Welcome to our Eng 100 Blog “Conversation Beyond the Classroom”! The title of this blog refers to the community of active readers & collaborative learners we are creating by sharing our academic writing for Eng 100 with each other + a larger group of students, instructors, academics, and just about anybody who chooses to follow our blog! When you write and post your reader responses here (and, later, as you write your essays for the course), I encourage you to use this audience to conceptualize who you are writing for and, most important, how to communicate your ideas so that this group of academic readers and writers can easily follow your line of thinking. Think about it this way: What do you need to explain and articulate in order for the other bloggers to understand your response to the essays we’ve read in class?

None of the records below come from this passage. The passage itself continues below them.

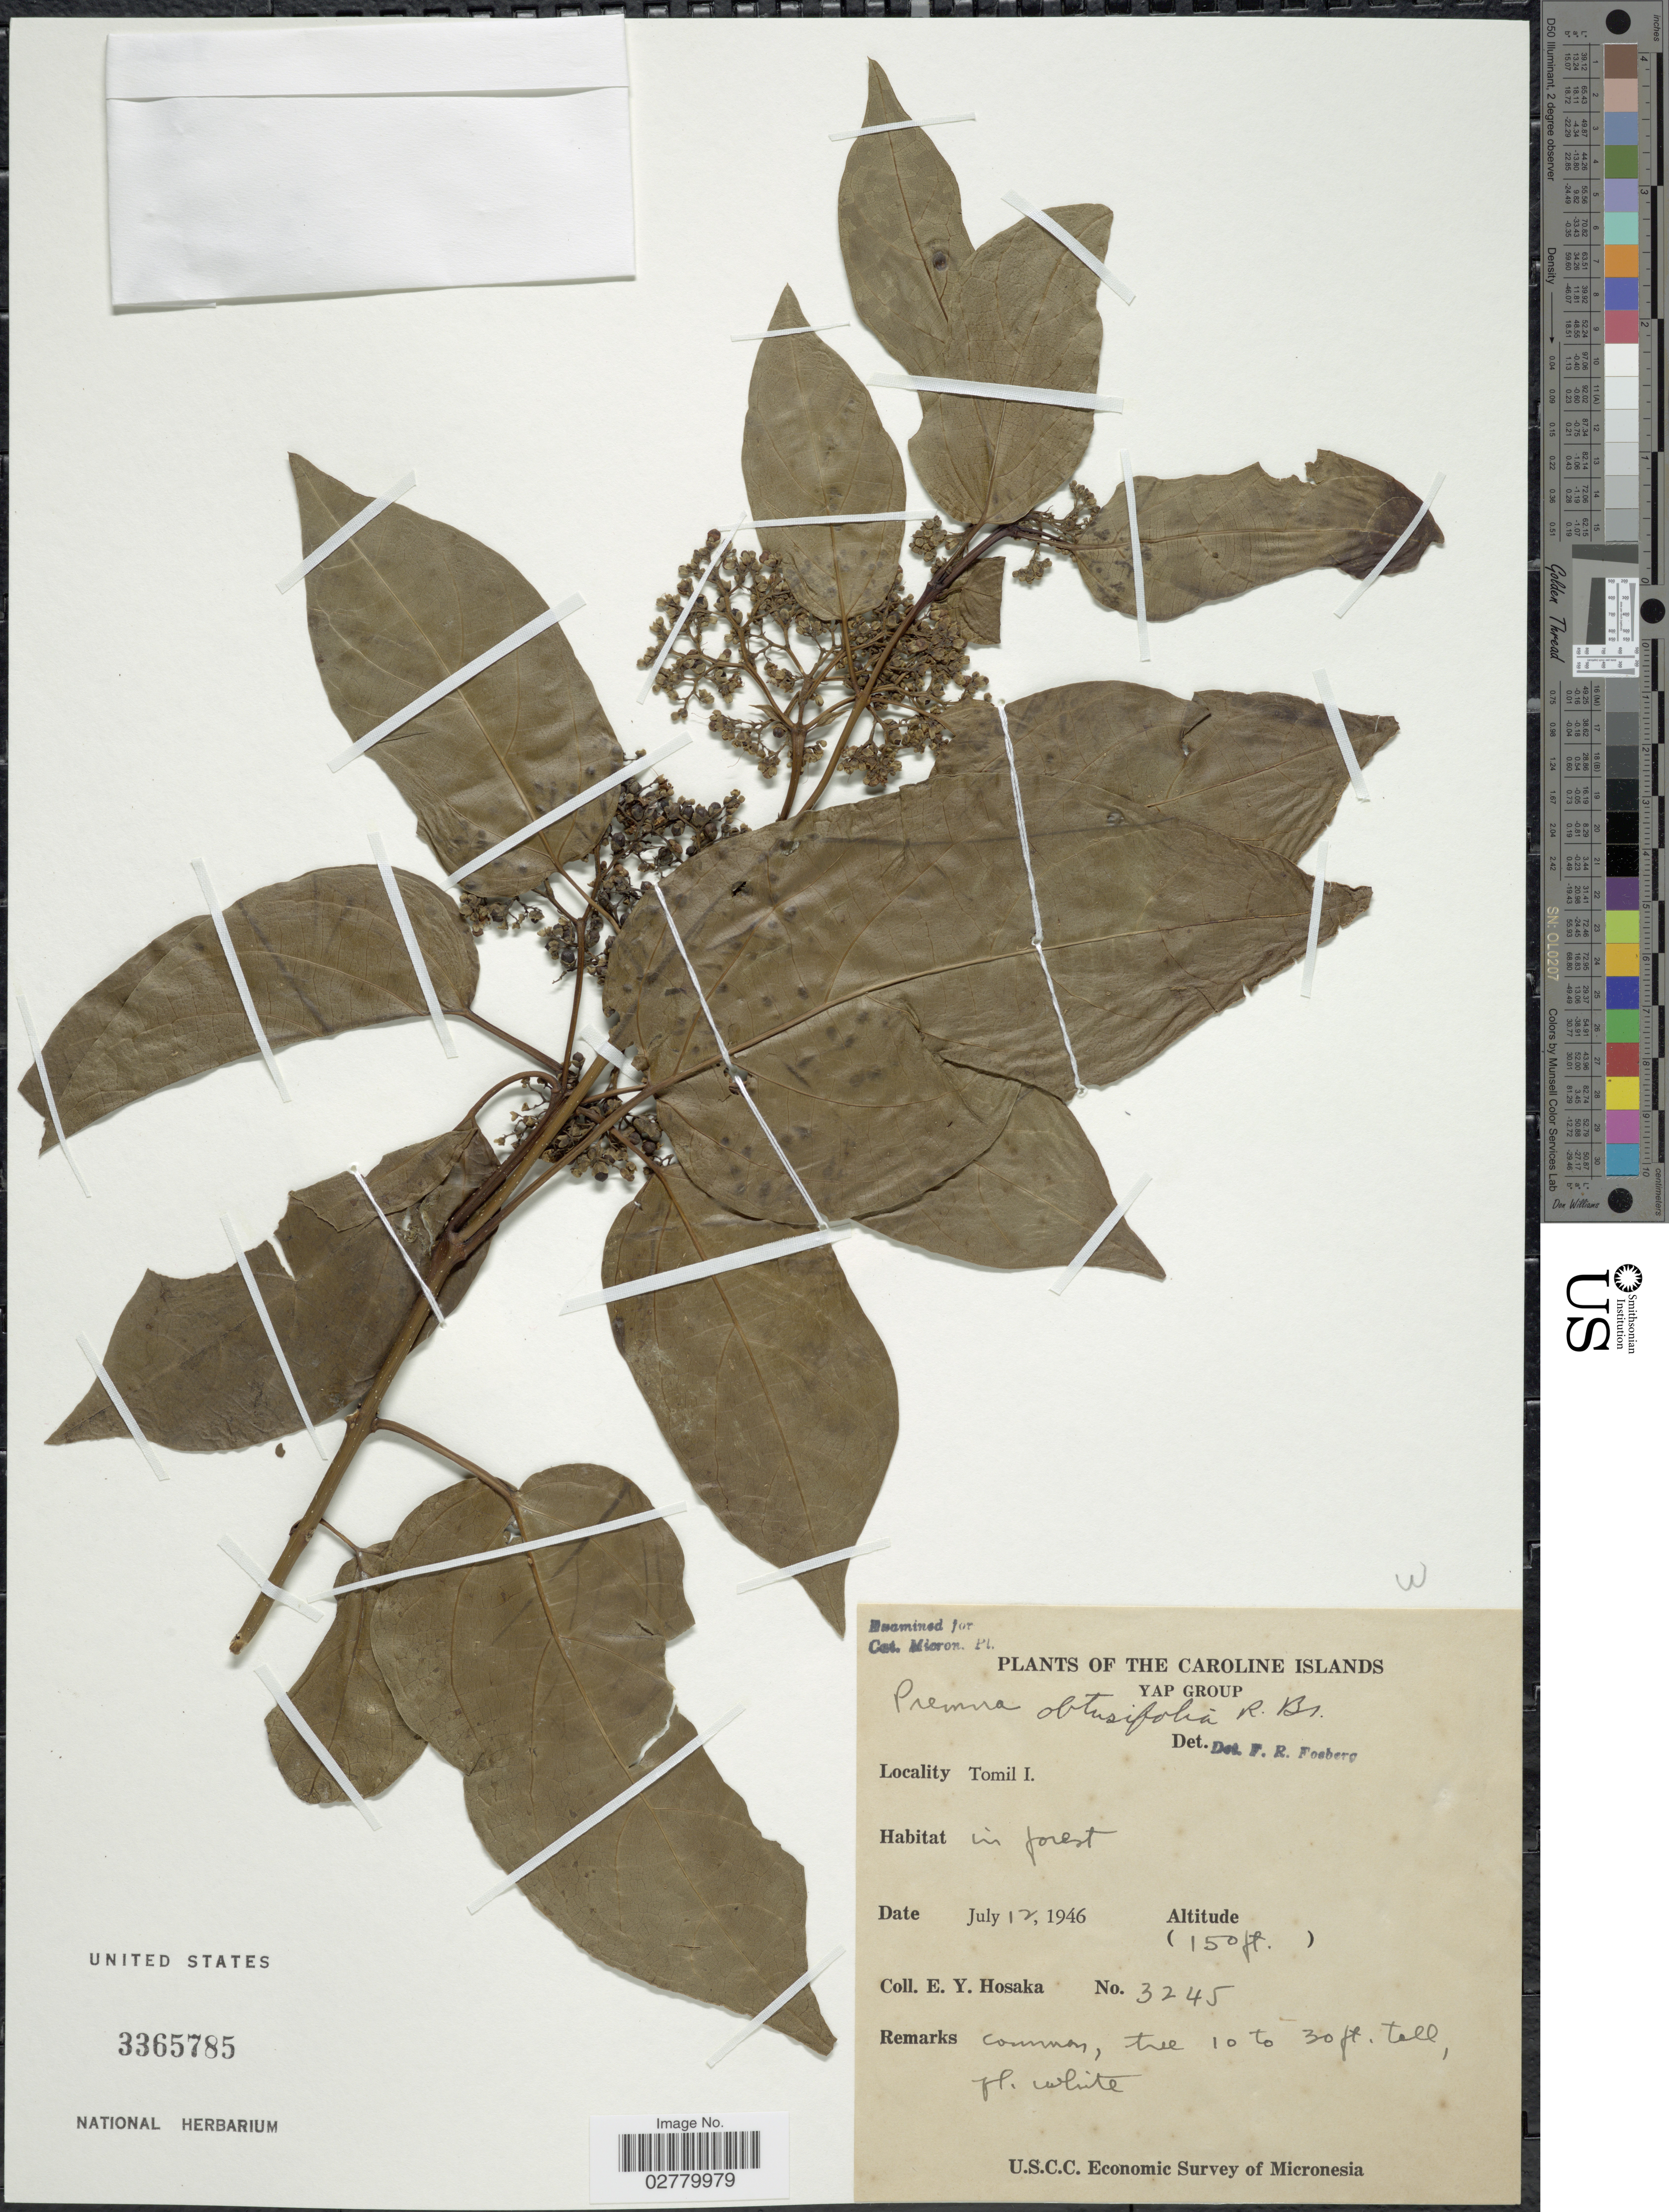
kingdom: Plantae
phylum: Tracheophyta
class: Magnoliopsida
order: Lamiales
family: Lamiaceae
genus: Premna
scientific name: Premna obtusifolia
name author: R. Br.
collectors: E. Y. Hosaka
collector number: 3245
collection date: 1946-07-12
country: Micronesia, Federated States of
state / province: Yap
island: Gagil Tamil [Gagil-Tomil]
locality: The Caroline Islands. Yap Group. Tomil I.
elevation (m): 46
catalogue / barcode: US 3365785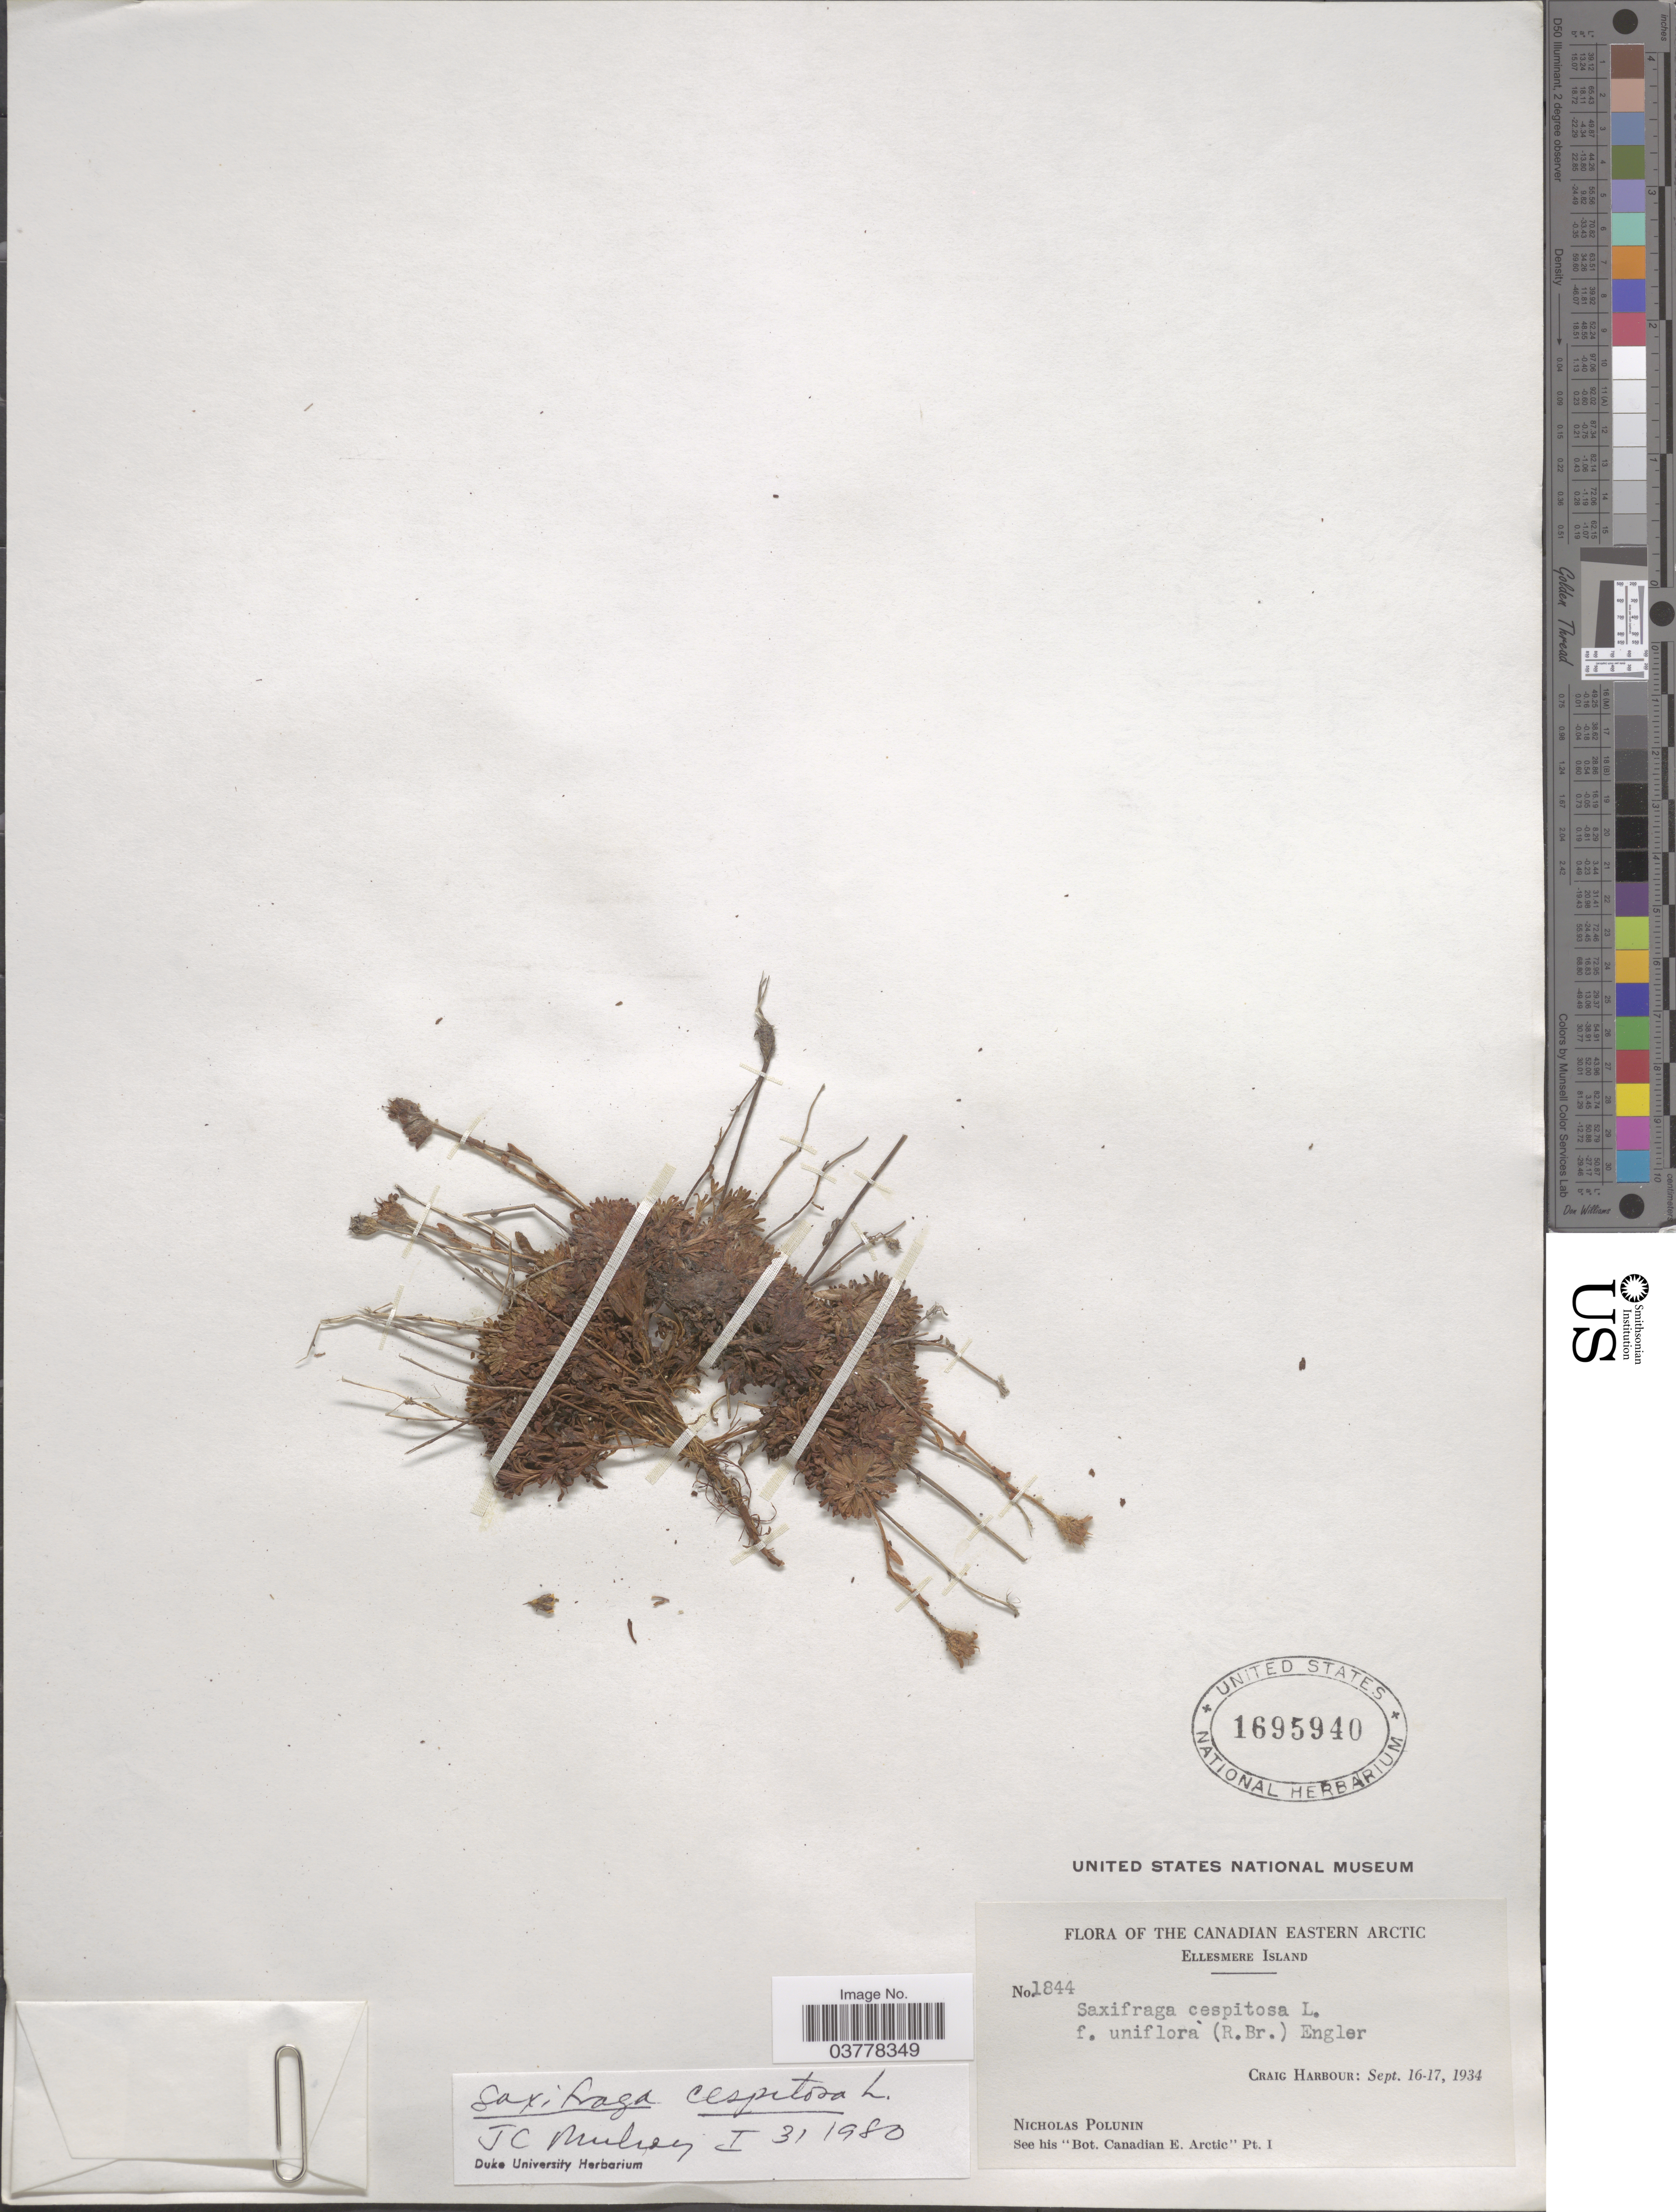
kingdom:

What does your audience need to know about those essays and the authors who wrote them? And how can you show your readers, in writing, which ideas you add to these “conversations” that take place in the texts we study? As students of Eng 100, you will use this blog to begin conversations with other academic writers on campus (students and instructors alike). We become active readers of each other’s writing when we comment on posts here. And, best of all, we are using this space to share ideas! I encourage you to use this blog to further think through the topics and writing strategies you will be introduced to this quarter. As always, be sure to give credit to those people whose ideas you borrow for your own thinking and writing (you should do this in the blog by commenting on their post, but you will also be required to cite what you borrow from your peers/instructors if and when it winds up in your essays. More details on that later…). Finally, keep in mind that writing to and for this audience is a good way to prepare for the panel of readers (faculty at WCC) who will be reading and assessing your writing portfolio at the end of the quarter. We hope that as a large group of active readers, we can better prepare each other for this experience. But, in the meantime, let’s have fun with it! I am really excited see how far we can take this together!

Sunday, April 24, 2011

Quote Sandwich

Before when information had to be studied students might find themselves buried in the stacks carefully pouring over large and unwieldy volumes.  As technology advanced, along with the way people took in information, society has become more dependent on easy, simple, quick answers.  With constantly wandering attention and distractions beating you from all sides the idea of becoming engrossed in something seems almost laughable.  Supporting Michael Agger's idea in his essay titled Lazy Eyes; that it’s not the reader who must change, but the author, WCC student Adam D. suggests that, “If they cannot find the answers within four or five mouse clicks, they will give up and say, “I guess I’ll never know.”  Today with the advances made, we find ourselves skimming and skipping from one bit of information to the next.  Moving with his theory that the author must change to suit the changing way people concentrate Agger claims, "The environment works against you.  Read a nice sentence, get dinged by IM, never return to the story again."  With our skipping natures we sabotage any potential learning we might gain otherwise.  With this mentality it's not toward a more informed society we advance, but toward a degeneration in societal reading and development standards.